Police caught OPM official removing items from Caruana Galizia memorial, court told

Nationalist MP Karol Aquilina testifies that police had apprehended an OPM official after clearing items from a makeshift memorial to murdered journalist Daphne Caruana Galizia in Valletta

An official at the Office of the Prime Minister was apprehended by the police after clearing items from a makeshift memorial to murdered journalist Daphne Caruana Galizia, a judge heard on Monday morning.

Judge Joseph Zammit Mc Keon heard lawyer and Nationalist Party MP Karol Aquilina testify that on the night between 21 and 22 March last year, the police had spotted people taking items away from the foot of the Great Siege monument and had chased and apprehended them.

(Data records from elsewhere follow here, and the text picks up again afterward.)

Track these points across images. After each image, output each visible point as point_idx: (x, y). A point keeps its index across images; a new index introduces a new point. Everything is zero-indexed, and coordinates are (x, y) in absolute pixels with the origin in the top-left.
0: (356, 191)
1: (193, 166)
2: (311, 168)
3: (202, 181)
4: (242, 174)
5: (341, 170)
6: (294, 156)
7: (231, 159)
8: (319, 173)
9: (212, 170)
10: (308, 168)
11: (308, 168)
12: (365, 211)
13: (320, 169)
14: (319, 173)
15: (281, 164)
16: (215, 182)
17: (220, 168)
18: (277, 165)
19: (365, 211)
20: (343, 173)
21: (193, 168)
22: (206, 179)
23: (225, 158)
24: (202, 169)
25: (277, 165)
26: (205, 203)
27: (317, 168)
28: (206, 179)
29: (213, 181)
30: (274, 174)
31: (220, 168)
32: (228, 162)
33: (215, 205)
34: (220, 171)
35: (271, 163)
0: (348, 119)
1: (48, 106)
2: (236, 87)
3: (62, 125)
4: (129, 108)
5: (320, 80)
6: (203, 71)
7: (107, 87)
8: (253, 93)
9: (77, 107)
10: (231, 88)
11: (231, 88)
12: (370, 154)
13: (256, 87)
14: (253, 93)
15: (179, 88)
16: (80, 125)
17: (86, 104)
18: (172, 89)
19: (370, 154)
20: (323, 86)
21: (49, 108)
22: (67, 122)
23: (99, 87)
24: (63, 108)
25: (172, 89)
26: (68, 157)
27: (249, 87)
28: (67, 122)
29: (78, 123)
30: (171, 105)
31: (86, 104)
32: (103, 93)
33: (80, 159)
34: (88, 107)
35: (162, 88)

“One is Nigel Vella, a company director and Labour supporter, and the other is Chris Galea, the head of government events at the OPM,” Aquilina said.

The PN MP took the witness stand in a constitutional case filed by activist Manuel Delia against Justice Minister Owen Bonnici and Ramon Deguara, the director general of the Cleansing Department, over the repeated removal of the Caruana Galizia memorial.

Aquilina testified that the police did not follow up the case.

The lawyer said that he was one of the first to place candles and flowers at the foot of the Great Siege monument in memory of Caruana Galizia. The site had been chosen because it was directly in front of the law courts, he said.

Aquilina recalled how on 20 March last year, he had gone to buy candles and placed them at the foot of the monument. The next day he went to court and checked whether they were still there but they had been taken away. He had reported the theft to the police.

Afterwards, Aquilina was asked to be present for a protest by a group of activists, just in case a lawyer was needed. They had hung a banner, calling for justice, on the barricades around the monument.

In the afternoon he was informed that government workers were taking the items away. A journalist had spotted them and filmed the government workers, before filing a report at the police station.

Deguara later called Aquilina up. He informed him that he had ordered the department staff to return the items to Manuel Delia. After their return, the activist had once again placed the items at the foot of the monument at around 5pm.

At 5.17pm, Deguara had called Aquilina again, saying he was very sorry about what happened and was “following orders he had received from Owen Bonnici personally”.

After that incident, Deguara had started depositing the items in court.

“I had bumped into Owen Bonnici and informed him that it was totally unacceptable,” Aquilina said.

He had filed other police reports but nothing had happened, he said.

Journalist and activist testify

Also testifying today was Newsbook journalist Christoph Schwaiger, who told the judge about an incident on 15 September in which he was accosted by a government official whilst filming workers as they removed candles from the site.

“A man who identified himself as a senior technical officer approached me and asked me why I was filming. He said I can’t film as it was a danger to his workers. He called the police but I carried on doing my work. He then grabbed my hand and I could not continue to carry out my work. Luckily the situation was solved without violence,” the reporter said.

Occupy Justice activist Anne Demarco also took the stand. She told the judge that she had been visiting the site twice a day to place photos, candles and flowers since late September to replenish the ones taken away.  

“We’d place the photo on the pedestal, not the monument proper, and plant flowers in the soil in front of it. There was a bay tree that was removed,” she explained. Signs relating to Caruana Galizia’s life and death were also put up.

“It is a big protest… that a journalist is killed is shocking and horrifying. When it happened I didn’t know what to do. I went to the vigil that same day," Demarco said.

She added that she had met Caruana Galizia only on one occasion but felt the need to take a stand after the murder.

“The fact that she was killed in that way and that nobody took political responsibility and although arrests were made the case is still in its preliminary stages... I am acting together with others because we felt that we had to take a stand and not let this thing be forgotten.”

The Judge asked who had chosen the Great Siege memorial and why.

“Nobody decided. When the murder happened, schoolchildren… placed flowers there. [The site is] ideally placed in front of court, but it occurred spontaneously.”

She denied being given the task by Manuel Delia, saying she did it out of her own free will.

“Delia is not a part of Occupy Justice but is among the people who is sympathetic with the group’s intentions,” she explained.

Under cross-examination, she clarified that the group had “no structure or juridical personality”. “We are a pressure group made up of women... we try to keep her memory alive.”

Earlier in the sitting, Superintendent of Cultural Heritage Joseph Magro told the court that no requests had been received, in relation to the case, for restoration or cleaning works on the monument. This would normally only happen if structural damage or intensive cleaning was involved, he said.

The case continues on 7 February.

Lawyers Therese Comodini Cachia, Jason Azzopardi and Eve Borg Costanzi and Karol Aquilina appeared for Delia.

Lawyer Victoria Buttigieg appeared on behalf of the AG. Lawyer Chris Cilia is appearing for Ramon Deguara.

Lawyers Therese Comodini Cachia, Jason Azzopardi, Eve Borg Costanzi  assisted the applicant.